The conference appealed to the Muslim Ummah to establish Maktabs and evening schools in their Masajid and localities for moral instructions and religious education of their children who are studying in modern schools.

The conference also expressed satisfaction that the trend of female education is gaining momentum with the note that results of girl students are far better than boys. It underlined the need to pay more attention to their studies but at the same time felt urgent attention required to address certain social problems arising out in this situation.

The conference drew the attention of the community towards the need for establishing educational institutions exclusively for girl students at least from 9th to 12th classes and advised the parents to pay special attention to inculcate in them Islamic values and temperament.

Along with quality education, expertise in domestic affairs is also inevitable for girls. There should be a balance between the two. Whereas it will be ideal not to disturb them for home chorus at the time of their studies, they should be extensively trained for household chores during vacations. Parents should inculcate service motto in them so that their future life becomes happy and they earn love, respect and trust and get comfort and satisfaction in marital life.

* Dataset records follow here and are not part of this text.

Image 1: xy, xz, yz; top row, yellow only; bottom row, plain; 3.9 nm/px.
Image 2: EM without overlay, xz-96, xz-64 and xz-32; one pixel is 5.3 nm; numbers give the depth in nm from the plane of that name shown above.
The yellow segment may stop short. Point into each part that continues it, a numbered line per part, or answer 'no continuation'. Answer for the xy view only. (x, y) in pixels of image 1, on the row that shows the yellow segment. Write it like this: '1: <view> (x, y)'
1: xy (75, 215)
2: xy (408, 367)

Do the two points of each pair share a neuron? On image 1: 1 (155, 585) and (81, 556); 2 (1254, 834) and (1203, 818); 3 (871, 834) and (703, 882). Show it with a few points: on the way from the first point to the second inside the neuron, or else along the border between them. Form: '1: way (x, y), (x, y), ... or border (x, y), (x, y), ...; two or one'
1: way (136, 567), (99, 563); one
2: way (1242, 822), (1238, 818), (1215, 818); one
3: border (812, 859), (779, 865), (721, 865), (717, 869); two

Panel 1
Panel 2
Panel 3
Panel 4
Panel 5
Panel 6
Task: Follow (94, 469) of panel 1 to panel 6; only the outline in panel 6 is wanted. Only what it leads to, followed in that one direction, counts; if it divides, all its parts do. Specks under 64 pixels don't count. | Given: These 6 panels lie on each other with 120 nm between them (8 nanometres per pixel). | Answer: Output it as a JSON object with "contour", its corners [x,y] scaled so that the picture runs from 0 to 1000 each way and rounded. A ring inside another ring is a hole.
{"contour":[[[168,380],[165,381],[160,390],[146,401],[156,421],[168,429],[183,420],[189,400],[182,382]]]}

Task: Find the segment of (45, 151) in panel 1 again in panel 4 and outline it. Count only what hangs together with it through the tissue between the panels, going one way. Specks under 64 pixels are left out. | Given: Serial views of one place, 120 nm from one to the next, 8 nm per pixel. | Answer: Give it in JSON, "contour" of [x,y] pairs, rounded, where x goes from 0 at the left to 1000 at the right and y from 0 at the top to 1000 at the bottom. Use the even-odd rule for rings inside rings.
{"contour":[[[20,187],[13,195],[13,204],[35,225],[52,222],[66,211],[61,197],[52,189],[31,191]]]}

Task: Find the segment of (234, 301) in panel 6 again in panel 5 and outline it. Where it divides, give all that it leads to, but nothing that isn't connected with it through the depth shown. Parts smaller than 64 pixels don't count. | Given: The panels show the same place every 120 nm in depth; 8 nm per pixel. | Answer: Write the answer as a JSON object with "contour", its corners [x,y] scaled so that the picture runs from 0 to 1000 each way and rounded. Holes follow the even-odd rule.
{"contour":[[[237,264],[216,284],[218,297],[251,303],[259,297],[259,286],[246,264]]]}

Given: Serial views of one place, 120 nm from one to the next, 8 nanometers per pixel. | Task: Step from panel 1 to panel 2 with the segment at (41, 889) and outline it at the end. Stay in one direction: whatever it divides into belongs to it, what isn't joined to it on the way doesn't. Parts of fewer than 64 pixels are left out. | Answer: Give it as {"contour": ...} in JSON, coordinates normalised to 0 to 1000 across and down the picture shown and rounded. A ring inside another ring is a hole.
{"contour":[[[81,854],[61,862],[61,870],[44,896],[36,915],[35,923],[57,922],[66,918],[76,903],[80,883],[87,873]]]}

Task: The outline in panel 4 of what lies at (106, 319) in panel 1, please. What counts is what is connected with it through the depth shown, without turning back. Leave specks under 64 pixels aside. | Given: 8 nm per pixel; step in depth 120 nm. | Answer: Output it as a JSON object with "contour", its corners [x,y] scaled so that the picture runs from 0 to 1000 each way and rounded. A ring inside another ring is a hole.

The conference exhorted the Muslim Ummah to protect rights and extend respect to women as per teachings of the Qur’ān and Prophet Muhammad (peace and blessings of Allah be to him). Deviation and digression from these teachings is the main reason of degradation and disturbed family and social life. The trend of depriving our women from their rights in inheritance should be checked and due attention be paid to their empowerment.

[Abdul Rasheed along with Syed Mansoor Agha, both Vice Presidents of AIEM, sponsored the resolutions which were seconded by Amanullah Khan, Prof. Israr Ahmad (Malaysia), Abrar Ahmad Islahi (Makkah), Prof. Sheikh Abdul Samad, Kolkata, M. Saha Alam and others.]